However neural nets in deep learning are trained via SGD, not with Bayesian updating

SGD is a form of efficient approximate Bayesian updating. More specifically it’s a local linear 1st order approximation. As the step size approaches zero this approximation becomes tight, under some potentially enormous simplifying assumptions of unit variance (which are in practice enforced through initialization and explicit normalization).

But anyway that’s not directly relevant, as Bayesian updating doesn’t have some monopoly on entropy/complexity tradeoffs.

If you want to be ‘rigorous’, then you shouldn’t have confidently said:

Even if biasing towards simpler models is a good idea, we don’t have a good way of doing this in deep learning yet, apart from restricting the number of parameters,

(As you can’t rigorously back that statement up). Regularization to bias towards simpler models in DL absolutely works well, regardless of whether you understand it or find the provided explanations satisfactory.
- delton137 18 Jan 2022 0:08 UTC
  3 points
  Parent
  SGD is a form of efficient approximate Bayesian updating.
  Yeah I saw you were arguing that in one of your posts. I’ll take a closer look. I honestly have not heard of this before.
  Regarding my statement—I agree looking back at it it is horribly sloppy and sounds absurd, but when I was writing I was just thinking about how all L1 and L2 regularization do is bias towards smaller weights—the models still take up the same amount of space on disk and require the same amount amount of compute to run in terms of FLOPs.
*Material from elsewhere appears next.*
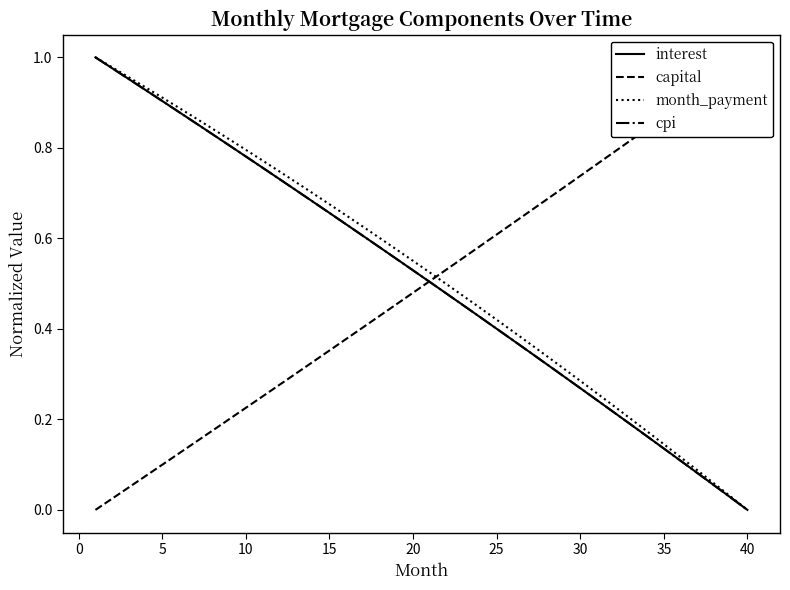

What is the difference between the second highest and minimum values in the interest series?

1.0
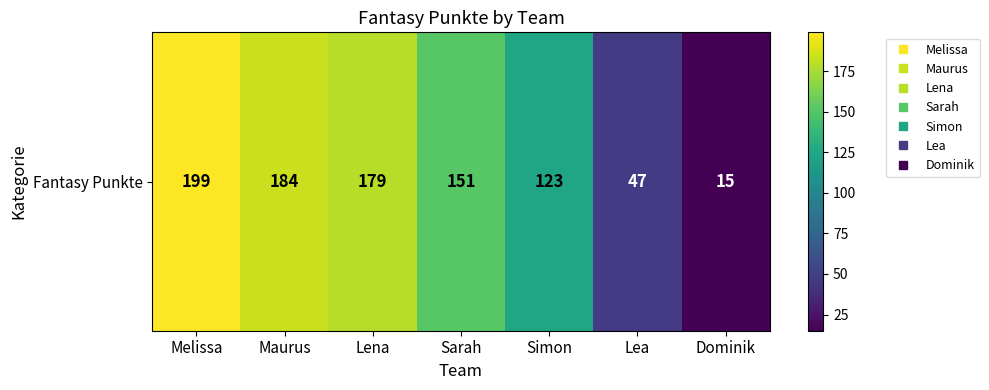

What is the difference between the maximum and minimum values?

184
But yes you’re right they make the models easier to approximate.
  - jacob_cannell 18 Jan 2022 0:57 UTC
    2 points
    Parent
    So actually L1/L2 regularization does allow you to compress the model by reducing entropy, as evidenced by the fact that any effective pruning/quantization system necessarily involves some strong regularizer applied during training or after.
    
    The model itself can’t possibly know or care whether you later actually compress said weights or not, so it’s never the actual compression itself that matters, vs the inherent compressibility (which comes from the regularization).